> _PROBLEM_
Everything in the listing beneath must be transcribed exactly.

> _SUPPLIED MATERIAL_

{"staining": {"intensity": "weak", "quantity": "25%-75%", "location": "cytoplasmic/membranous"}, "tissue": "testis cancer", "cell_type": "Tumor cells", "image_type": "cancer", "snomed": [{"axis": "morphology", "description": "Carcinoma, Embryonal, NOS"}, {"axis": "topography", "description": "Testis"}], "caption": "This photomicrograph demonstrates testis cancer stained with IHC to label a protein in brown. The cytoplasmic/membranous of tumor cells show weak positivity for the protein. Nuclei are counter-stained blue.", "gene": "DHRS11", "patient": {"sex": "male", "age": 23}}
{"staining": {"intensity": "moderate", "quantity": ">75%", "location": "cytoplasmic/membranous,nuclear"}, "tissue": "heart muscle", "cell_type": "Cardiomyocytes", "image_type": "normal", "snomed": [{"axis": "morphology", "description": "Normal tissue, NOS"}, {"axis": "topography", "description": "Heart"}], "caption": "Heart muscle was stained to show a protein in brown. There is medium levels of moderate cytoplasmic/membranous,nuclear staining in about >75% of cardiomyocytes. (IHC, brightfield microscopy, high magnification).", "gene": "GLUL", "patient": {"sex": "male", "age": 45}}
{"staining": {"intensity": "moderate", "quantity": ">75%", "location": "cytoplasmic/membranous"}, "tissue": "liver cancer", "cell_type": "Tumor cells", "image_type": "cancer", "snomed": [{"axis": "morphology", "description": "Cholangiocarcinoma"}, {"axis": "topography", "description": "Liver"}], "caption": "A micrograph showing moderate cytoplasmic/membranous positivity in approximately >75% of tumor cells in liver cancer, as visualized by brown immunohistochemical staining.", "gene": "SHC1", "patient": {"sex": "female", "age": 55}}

> _TASK OUTPUT_
{"staining": {"intensity": "weak", "quantity": "25%-75%", "location": "cytoplasmic/membranous"}, "tissue": "testis cancer", "cell_type": "Tumor cells", "image_type": "cancer", "snomed": [{"axis": "morphology", "description": "Carcinoma, Embryonal, NOS"}, {"axis": "topography", "description": "Testis"}], "caption": "This photomicrograph demonstrates testis cancer stained with IHC to label a protein in brown. The cytoplasmic/membranous of tumor cells show weak positivity for the protein. Nuclei are counter-stained blue.", "gene": "DHRS11", "patient": {"sex": "male", "age": 23}}
{"staining": {"intensity": "moderate", "quantity": ">75%", "location": "cytoplasmic/membranous,nuclear"}, "tissue": "heart muscle", "cell_type": "Cardiomyocytes", "image_type": "normal", "snomed": [{"axis": "morphology", "description": "Normal tissue, NOS"}, {"axis": "topography", "description": "Heart"}], "caption": "Heart muscle was stained to show a protein in brown. There is medium levels of moderate cytoplasmic/membranous,nuclear staining in about >75% of cardiomyocytes. (IHC, brightfield microscopy, high magnification).", "gene": "GLUL", "patient": {"sex": "male", "age": 45}}
{"staining": {"intensity": "moderate", "quantity": ">75%", "location": "cytoplasmic/membranous"}, "tissue": "liver cancer", "cell_type": "Tumor cells", "image_type": "cancer", "snomed": [{"axis": "morphology", "description": "Cholangiocarcinoma"}, {"axis": "topography", "description": "Liver"}], "caption": "A micrograph showing moderate cytoplasmic/membranous positivity in approximately >75% of tumor cells in liver cancer, as visualized by brown immunohistochemical staining.", "gene": "SHC1", "patient": {"sex": "female", "age": 55}}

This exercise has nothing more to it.